CMS expects an estimated $75.4 million savings to the federal government over 10 years.
Effective March 22, 2021, and applicable to coverage beginning January 1, 2022, CMS codified a number of Medicare Advantage (MA) and Part D policies, found in previously issued subregulatory guidances, under a newly published final rule. According to CMS, the final rule will allow MA organizations and Part D plan sponsors to develop more innovative plan designs. Pharmacy performance measures, used to evaluate pharmacies within a network, will be made publicly available to increase transparency, not only to the public, but to pharmacies. Additionally, Part D changes include establishing real-time comparison tools by January 1, 2023, and specialty tiers of prescription drug plans (Final rule, 86 FR 5864, January 19, 2021).
Background. In June of 2020, CMS issued a final rule, titled Contract Year 2021 Policy and Technical Changes to the Medicare Advantage Program, Medicare Prescription Drug Benefit Program, and Medicare Cost Plan Program, implementing a subset of the proposals from a February 2020 proposed rule (see Access, transparency part of Medicare Part C, D changes, February 18, 2020, and Ahead of bid deadlines, CMS implements subset of Part C, D proposals, June 2, 2020). The June 2020 final rule implemented changes to Medicare Part C and D prior to a contract year 2021 bid deadline as required under the Bipartisan Budget Act of 2018 (BBA of 2018) and the 21st Century Cures Act (Cures Act). Notably, the June 2020 final rule implemented only a subset of the proposals from an earlier proposed rule, as CMS intended to address all of the remaining proposals in subsequent rulemaking.

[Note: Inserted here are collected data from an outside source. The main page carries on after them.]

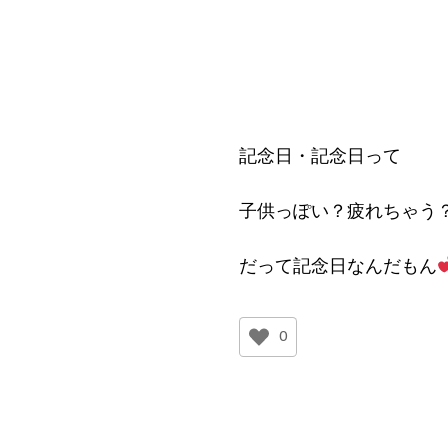
記念日・記念日って
子供っぽい？疲れちゃう
だって記念日なんだもん
0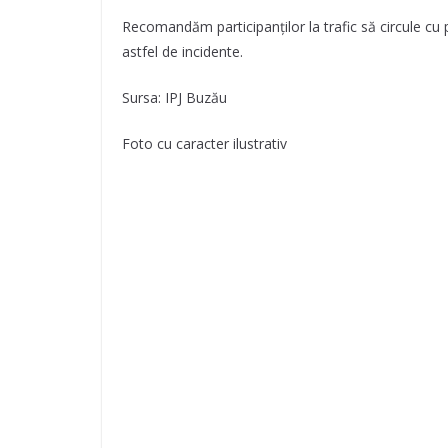
Recomandăm participanților la trafic să circule cu p
astfel de incidente.
Sursa: IPJ Buzău
Foto cu caracter ilustrativ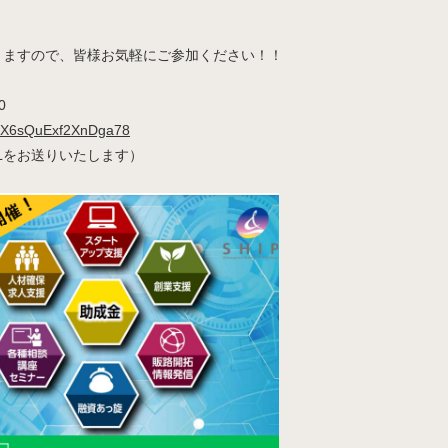
りますので、皆様お気軽にご参加ください！！
0
e/MX6sQuExf2XnDga78
RLをお送りいたします）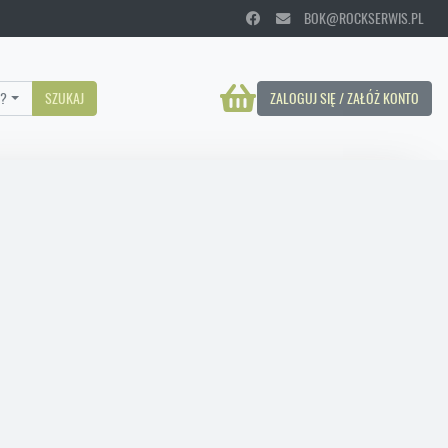
BOK@ROCKSERWIS.PL
?
SZUKAJ
ZALOGUJ SIĘ / ZAŁÓŻ KONTO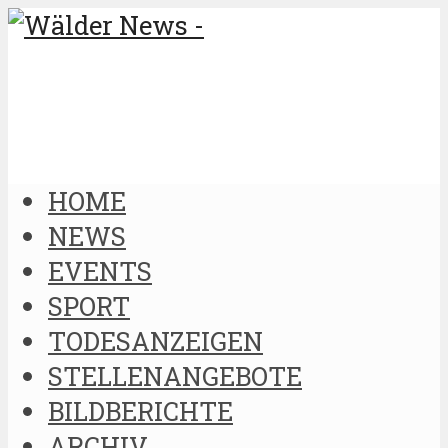
HOME
NEWS
EVENTS
SPORT
TODESANZEIGEN
STELLENANGEBOTE
BILDBERICHTE
ARCHIV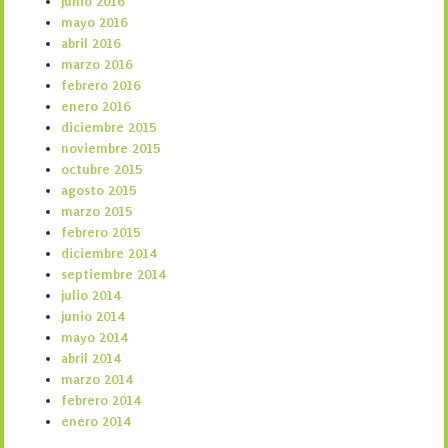
junio 2016
mayo 2016
abril 2016
marzo 2016
febrero 2016
enero 2016
diciembre 2015
noviembre 2015
octubre 2015
agosto 2015
marzo 2015
febrero 2015
diciembre 2014
septiembre 2014
julio 2014
junio 2014
mayo 2014
abril 2014
marzo 2014
febrero 2014
enero 2014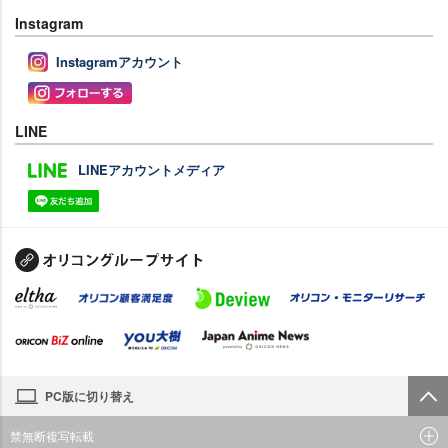
Instagram
Instagramアカウント
LINE
LINEアカウントメディア
PC版に切り替え
禁無断複写転載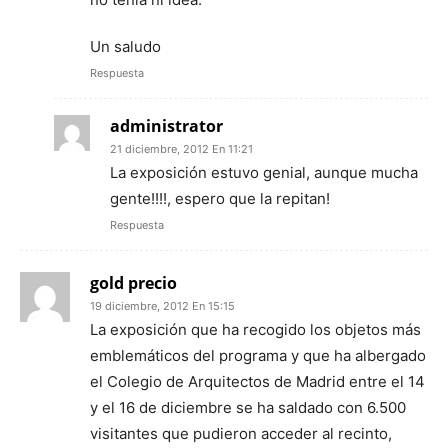
Un saludo
Respuesta
administrator
21 diciembre, 2012 En 11:21
La exposición estuvo genial, aunque mucha
gente!!!!, espero que la repitan!
Respuesta
gold precio
19 diciembre, 2012 En 15:15
La exposición que ha recogido los objetos más
emblemáticos del programa y que ha albergado
el Colegio de Arquitectos de Madrid entre el 14
y el 16 de diciembre se ha saldado con 6.500
visitantes que pudieron acceder al recinto,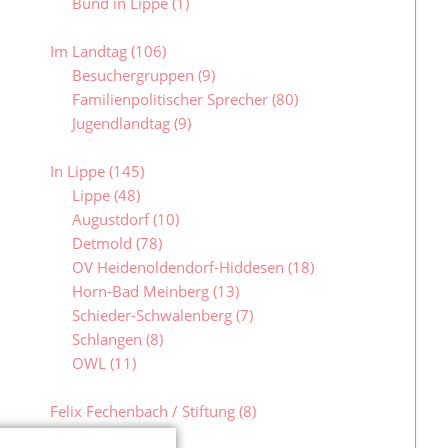
Bund in Lippe
(1)
Im Landtag
(106)
Besuchergruppen
(9)
Familienpolitischer Sprecher
(80)
Jugendlandtag
(9)
In Lippe
(145)
Lippe
(48)
Augustdorf
(10)
Detmold
(78)
OV Heidenoldendorf-Hiddesen
(18)
Horn-Bad Meinberg
(13)
Schieder-Schwalenberg
(7)
Schlangen
(8)
OWL
(11)
Felix Fechenbach / Stiftung
(8)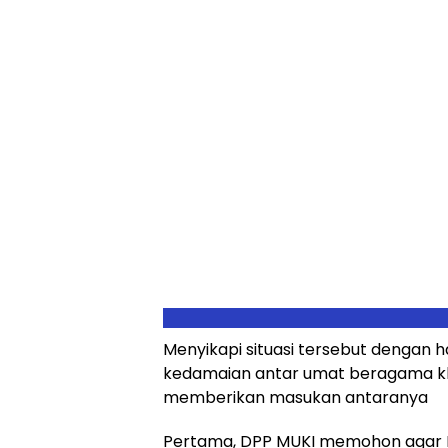
Menyikapi situasi tersebut dengan
kedamaian antar umat beragama kh
memberikan masukan antaranya
Pertama, DPP MUKI memohon agar M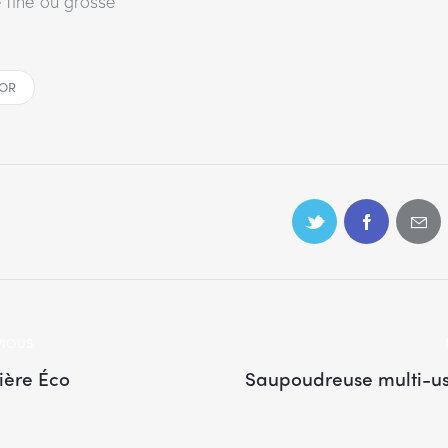
e fine ou grosse
OR
VIOUS
ière Éco
Saupoudreuse multi-u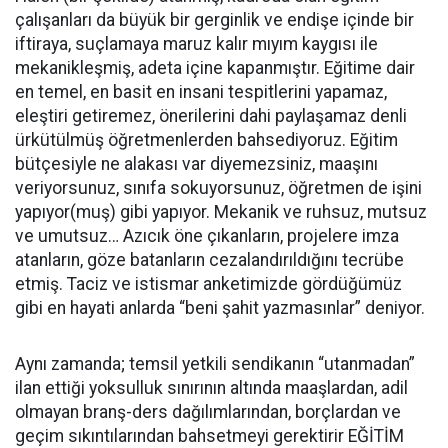
çalışanları da büyük bir gerginlik ve endişe içinde bir
iftiraya, suçlamaya maruz kalır mıyım kaygısı ile
mekanikleşmiş, adeta içine kapanmıştır. Eğitime dair
en temel, en basit en insani tespitlerini yapamaz,
eleştiri getiremez, önerilerini dahi paylaşamaz denli
ürkütülmüş öğretmenlerden bahsediyoruz. Eğitim
bütçesiyle ne alakası var diyemezsiniz, maaşını
veriyorsunuz, sınıfa sokuyorsunuz, öğretmen de işini
yapıyor(muş) gibi yapıyor. Mekanik ve ruhsuz, mutsuz
ve umutsuz… Azıcık öne çıkanların, projelere imza
atanların, göze batanların cezalandırıldığını tecrübe
etmiş. Taciz ve istismar anketimizde gördüğümüz
gibi en hayati anlarda “beni şahit yazmasınlar” deniyor.
Aynı zamanda; temsil yetkili sendikanın “utanmadan”
ilan ettiği yoksulluk sınırının altında maaşlardan, adil
olmayan branş-ders dağılımlarından, borçlardan ve
geçim sıkıntılarından bahsetmeyi gerektirir EĞİTİM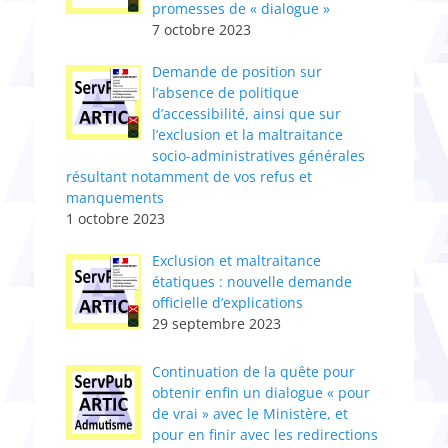
promesses de « dialogue »
7 octobre 2023
Demande de position sur
l’absence de politique
d’accessibilité, ainsi que sur
l’exclusion et la maltraitance
socio-administratives générales
résultant notamment de vos refus et
manquements
1 octobre 2023
Exclusion et maltraitance
étatiques : nouvelle demande
officielle d’explications
29 septembre 2023
Continuation de la quête pour
obtenir enfin un dialogue « pour
de vrai » avec le Ministère, et
pour en finir avec les redirections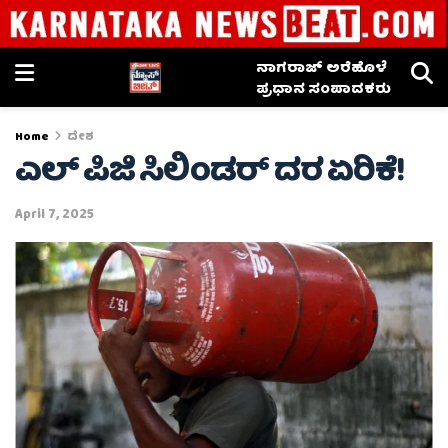
ನಾಗರಾಜ್ ಅರೆಹೊಳೆ
ಪ್ರಧಾನ ಸಂಪಾದಕರು
Home
ದೇಶ
ಎಲ್ ಪಿಜಿ ಸಿಲಿಂಡರ್ ದರ ಏರಿಕೆ!
April 7, 2025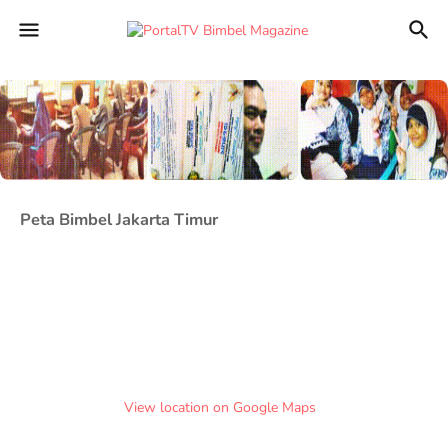
Peta Bimbel Jakarta Timur
View location on Google Maps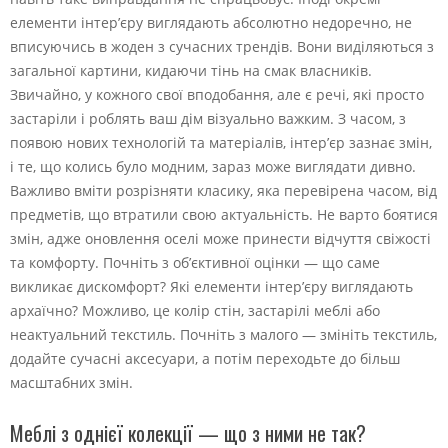
елементи інтер’єру виглядають абсолютно недоречно, не
вписуючись в жоден з сучасних трендів. Вони виділяються з
загальної картини, кидаючи тінь на смак власників.
Звичайно, у кожного свої вподобання, але є речі, які просто
застаріли і роблять ваш дім візуально важким. З часом, з
появою нових технологій та матеріалів, інтер’єр зазнає змін,
і те, що колись було модним, зараз може виглядати дивно.
Важливо вміти розрізняти класику, яка перевірена часом, від
предметів, що втратили свою актуальність. Не варто боятися
змін, адже оновлення оселі може принести відчуття свіжості
та комфорту. Почніть з об’єктивної оцінки — що саме
викликає дискомфорт? Які елементи інтер’єру виглядають
архаїчно? Можливо, це колір стін, застарілі меблі або
неактуальний текстиль. Почніть з малого — змініть текстиль,
додайте сучасні аксесуари, а потім переходьте до більш
масштабних змін.
Меблі з однієї колекції — що з ними не так?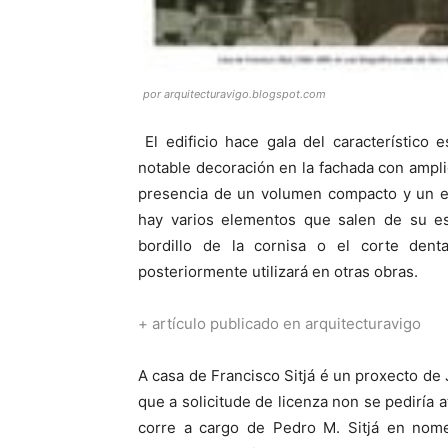
por arquitecturavigo.blogspot.com
El edificio hace gala del característico 
notable decoración en la fachada con amplio
presencia de un volumen compacto y un ex
hay varios elementos que salen de su est
bordillo de la cornisa o el corte denta
posteriormente utilizará en otras obras.
+
artículo publicado en arquitecturavigo
A casa de Francisco Sitjá é un proxecto de
que a solicitude de licenza non se pediría 
corre a cargo de Pedro M. Sitjá en nome 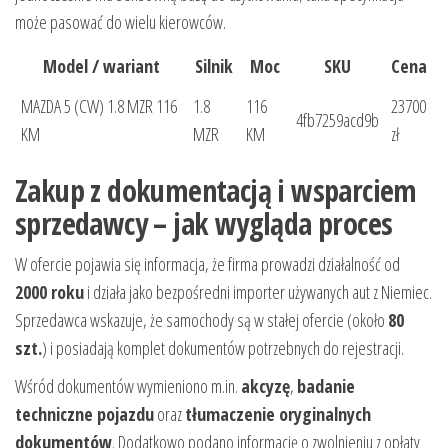
może pasować do wielu kierowców.
Model / wariant
Silnik
Moc
SKU
Cena
MAZDA 5 (CW) 1.8 MZR 116
1.8
116
23700
4fb7259acd9b
KM
MZR
KM
zł
Zakup z dokumentacją i wsparciem
sprzedawcy – jak wygląda proces
W ofercie pojawia się informacja, że firma prowadzi działalność od
2000 roku
i działa jako bezpośredni importer używanych aut z Niemiec.
Sprzedawca wskazuje, że samochody są w stałej ofercie (około
80
szt.
) i posiadają komplet dokumentów potrzebnych do rejestracji.
Wśród dokumentów wymieniono m.in.
akcyzę
,
badanie
techniczne pojazdu
oraz
tłumaczenie oryginalnych
dokumentów
. Dodatkowo podano informację o zwolnieniu z opłaty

In the second final rule (January 2021 final rule), CMS addresses the remaining proposals, with a few exceptions, from the February 2020 proposed rule. Under the January 2021 final rule, most provisions will be applicable to coverage that begins January 1, 2022.
As part of an initiative to increase efficiencies and the beneficiary experience, CMS will codify policies in the MA and Part D programs that were previously included in subregulatory guidance. According to CMS, codification of the policies will provide additional transparency and program stability, and allows MA organizations and Part D plan sponsors to develop more innovative plan designs.
Pharmacy performance. Currently under Part D, plans do not have to disclose to CMS measures used to evaluate pharmacy performance in their network agreements. Addressing concerns from pharmacies that certain Part D plan sponsor performance measures may be unattainable or unfair, resulting in impact on pharmacy reimbursements, CMS will require Part D plan sponsors, starting January 1, 2022, to disclose the performance measures used to evaluate pharmacies. CMS intends to report these pharmacy performance measures publicly to increase transparency on the process and to inform the industry in its new efforts to develop a standard set of pharmacy performance measures.
SUPPORT Act. The Final rule implements several provisions of the Substance Use-Disorder Prevention that Promotes Opioid Recovery and Treatment (SUPPORT) for Patients and Communities Act requiring Part D plans to educate beneficiaries on opioid risks, alternate pain treatments, and safe disposal of prescription drugs that are controlled substances, including opioids. Drug management programs and medication therapy management programs under Part D are also expanded.
Beneficiary Real Time Benefit Tool. Part D plan sponsors must offer real-time comparison tools to enrollees starting January 1, 2023, so enrollees have access to real-time formulary and benefit information, including cost-sharing, to shop for lower-cost alternative therapies under their prescription drug benefit plan. The tool must allow enrollees the ability to compare cost sharing in order to find the most cost-effective prescription drugs. CMS noted, for example, that if a doctor recommends a specific cholesterol-lowering drug, the enrollee could look up what the copay would be and see if a different, similarly effective option might save the enrollee money.
Specialty tier. Under the January 2021 final rule, beginning January 1, 2022, CMS will allow Part D plans to have a second, "preferred" specialty tier with a lower cost sharing amount than their other specialty tier. The change is intended to permit Part D plans more tools to negotiate better deals with manufacturers and lower out-of-pocket costs for enrollees in exchange for placing those products on the "preferred" specialty tier.
PACE expansion. The January 2021 Final rule will also reduce the administrative requirements for Programs of All-Inclusive Care for the Elderly (PACE) organizations related to the service determination request process, improve participants’ care and experience, including the participant appeals process and participant rights, and strengthen requirements related to the provision of services and record keeping.